Je n'ai absolument rien compris. Mais c'était très bon.
Le film est diablement alambiqué, retors, mais sa mise en scène est d'une intelligence telle qu'il y a toujours quelque chose de stimulant à prendre malgré la complexité du scénario. Le film est une sorte de Traffic à la sauce géo-politico-socio-économique, et il est aussi clair que le dernier adjectif que je viens d'utiliser. Bon Syriana est compliqué mais finalement ça ne pose pas de véritable problème parce que le film traite son spectateur en adulte. Le cinéma a trop tendance à simplifier les enjeux, à être démonstratif jusqu'à l'excès, et Syriana, en choisissant une voie opposée, oblige le spectateur à ne jamais relâcher l'attention.

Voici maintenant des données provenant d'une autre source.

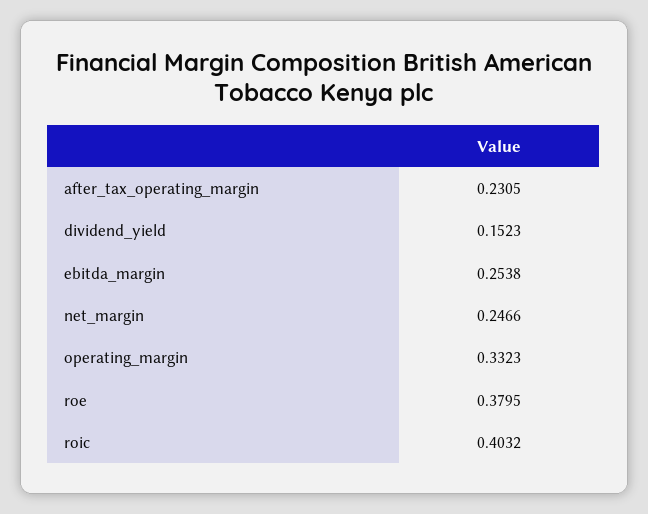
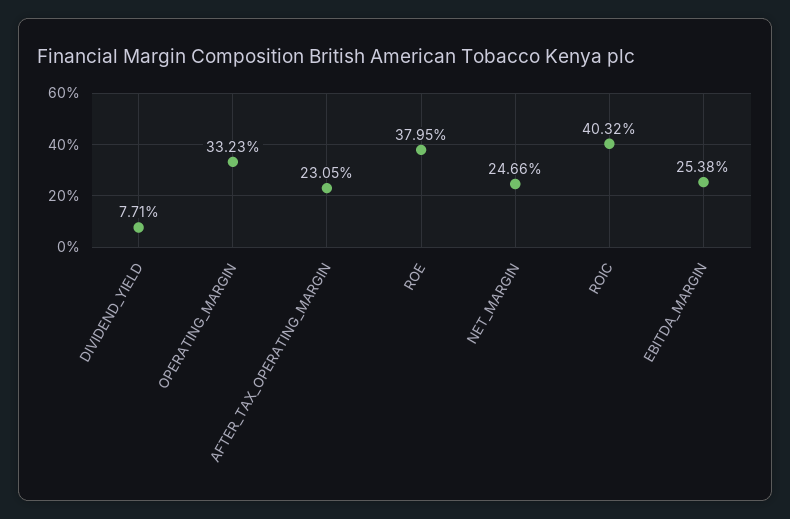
  {
    "after_tax_operating_margin": 0.2305,
-   "dividend_yield": 0.1523,
+   "dividend_yield": 0.0771,
    "ebitda_margin": 0.2538,
    "net_margin": 0.2466,
    "operating_margin": 0.3323,
    "roe": 0.3795,
    "roic": 0.4032
  }

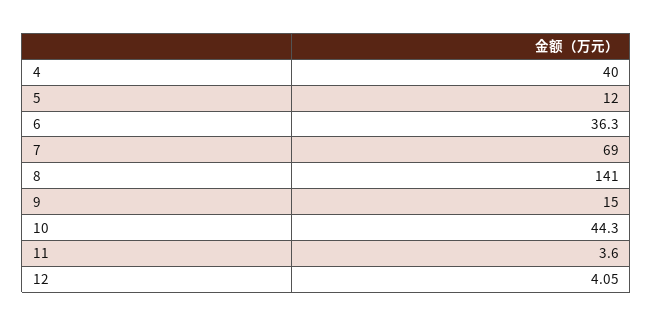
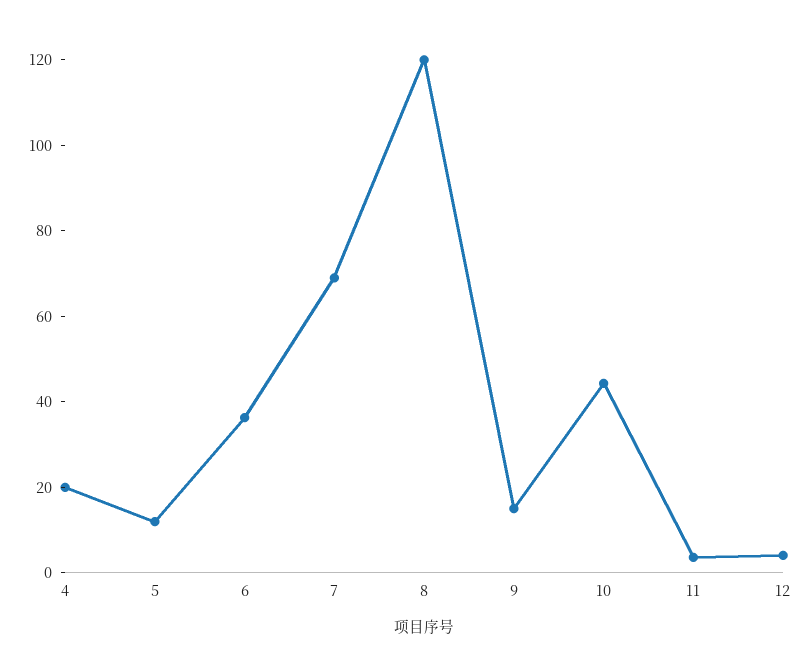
  {
-   "4": 40,
+   "4": 20,
    "5": 12,
    "6": 36.3,
    "7": 69,
-   "8": 141,
+   "8": 120,
    "9": 15,
    "10": 44.3,
    "11": 3.6,
    "12": 4.05
  }

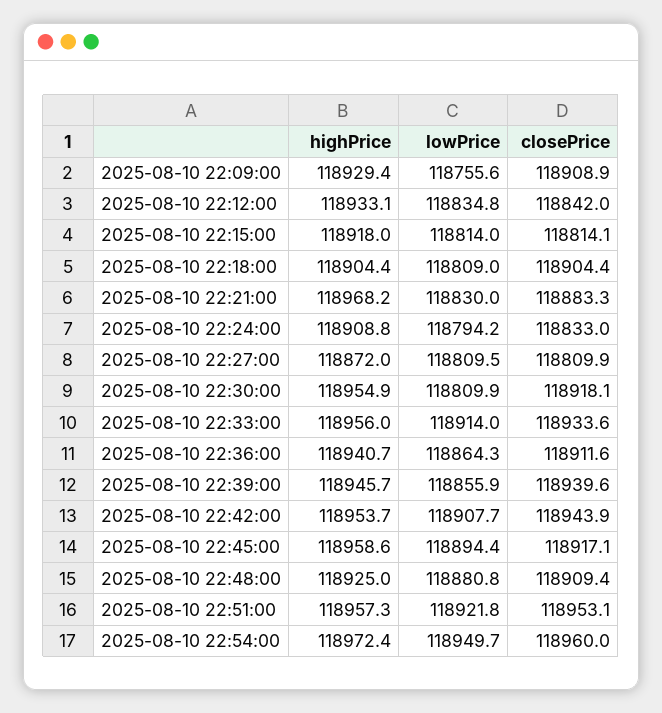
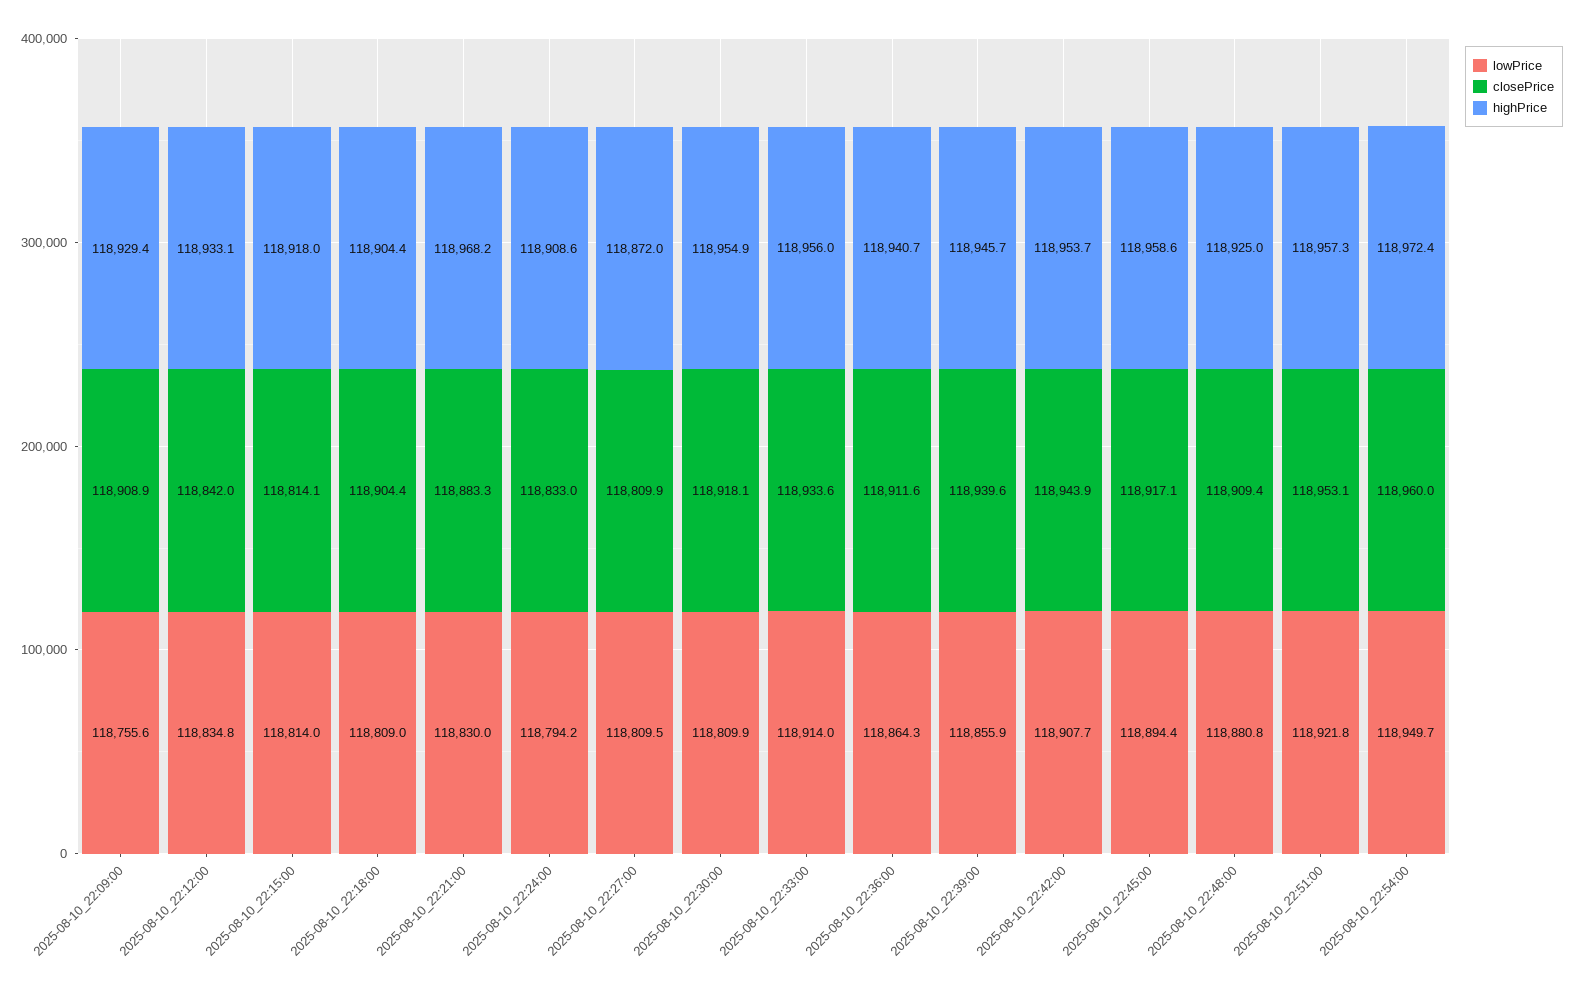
  {
    "highPrice": {
      "2025-08-10 22:09:00": 118929.4,
      "2025-08-10 22:12:00": 118933.1,
      "2025-08-10 22:15:00": 118918,
      "2025-08-10 22:18:00": 118904.4,
      "2025-08-10 22:21:00": 118968.2,
-     "2025-08-10 22:24:00": 118908.8,
+     "2025-08-10 22:24:00": 118908.6,
      "2025-08-10 22:27:00": 118872,
      "2025-08-10 22:30:00": 118954.9,
      "2025-08-10 22:33:00": 118956,
      "2025-08-10 22:36:00": 118940.7,
      "2025-08-10 22:39:00": 118945.7,
      "2025-08-10 22:42:00": 118953.7,
      "2025-08-10 22:45:00": 118958.6,
      "2025-08-10 22:48:00": 118925,
      "2025-08-10 22:51:00": 118957.3,
      "2025-08-10 22:54:00": 118972.4
    },
    "lowPrice": {
      "2025-08-10 22:09:00": 118755.6,
      "2025-08-10 22:12:00": 118834.8,
      "2025-08-10 22:15:00": 118814,
      "2025-08-10 22:18:00": 118809,
      "2025-08-10 22:21:00": 118830,
      "2025-08-10 22:24:00": 118794.2,
      "2025-08-10 22:27:00": 118809.5,
      "2025-08-10 22:30:00": 118809.9,
      "2025-08-10 22:33:00": 118914,
      "2025-08-10 22:36:00": 118864.3,
      "2025-08-10 22:39:00": 118855.9,
      "2025-08-10 22:42:00": 118907.7,
      "2025-08-10 22:45:00": 118894.4,
      "2025-08-10 22:48:00": 118880.8,
      "2025-08-10 22:51:00": 118921.8,
      "2025-08-10 22:54:00": 118949.7
    },
    "closePrice": {
      "2025-08-10 22:09:00": 118908.9,
      "2025-08-10 22:12:00": 118842,
      "2025-08-10 22:15:00": 118814.1,
      "2025-08-10 22:18:00": 118904.4,
      "2025-08-10 22:21:00": 118883.3,
      "2025-08-10 22:24:00": 118833,
      "2025-08-10 22:27:00": 118809.9,
      "2025-08-10 22:30:00": 118918.1,
      "2025-08-10 22:33:00": 118933.6,
      "2025-08-10 22:36:00": 118911.6,
      "2025-08-10 22:39:00": 118939.6,
      "2025-08-10 22:42:00": 118943.9,
      "2025-08-10 22:45:00": 118917.1,
      "2025-08-10 22:48:00": 118909.4,
      "2025-08-10 22:51:00": 118953.1,
      "2025-08-10 22:54:00": 118960
    }
  }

Syriana, dans la manière dont il pose ses enjeux, est un peu l'anti-Babel. Non pas qu'Iñarritu simplifiait à l'extrême son dernier chef d'oeuvre, mais Stephen Gaghan ne donne pas l'impression de rechercher l'effet, la provocation émotionnelle. Le film trace son chemin sans attendre qu'on le suive, mais le paradoxe c'est justement qu'on s'accroche volontiers à l'intrigue parce que - fait rare - rien ne nous est donné gratuitement et l'oeuvre est rigoureuse, donc l'implication du spectateur davantage jouissive. Le cinéma explique donc souvent plus qu'il ne le devrait, Syriana non. Résultat ? On a l'impression de dépasser un peu le cadre de la pure fiction, et la position que l'on adopte est celle que l'on peut avoir dans la vie de tous les jours : il y a des choses qui restent inexplicables, des événements dont nous sommes témoins dont nous n'avons pas toutes les clés, des réactions que l'on ne peut comprendre parce qu'elles se révèlent beaucoup trop complexes, et décrire tout ça dans les moindres détails en deux heures serait simplement une totale ineptie. Le spectateur de Syriana est donc plongé dans l'inconnu, et comme chez Lynch dans une mesure totalement différente, ne pas tout comprendre en ayant l'impression d'évoluer dans un univers étranger et familier à la fois est une expérience de cinéma plus que stimulante.
Le film fait honneur à la tradition des films de gauche US, surtout grâce à son excellent scénario - dont la subtilité est un sérieux atout - ses acteurs formidables, et un aspect technique dont le montage est un des points forts. Son caractère fluide ne fait que renforcer l'idée que chacune des situations données du film a une conséquence sur une autre, qu'une décision prise à Washington provoquera un effet papillon en Libye par exemple. On peut penser qu'entre les mains d'un Michael Mann, le film aurait nettement gagné en puissance, en poésie aussi sûrement. Mais Syriana n'a peut-être pas cette ambition, il s'inscrit dans un registre purement réaliste, s'attache à l'unique description d'un monde dominé par le dollar. Réalisé très peu de temps après le début du conflit en Irak, le film n'en prend que plus d'importance, d'autant plus qu'il évoque avec intelligence la question terroriste.
Solide techniquement ( très belle musique de Desplat aussi ), et servi par des comédiens impeccables, Syriana est davantage qu'un simple film à scénario grâce à une mise en scène d'une remarquable intelligence.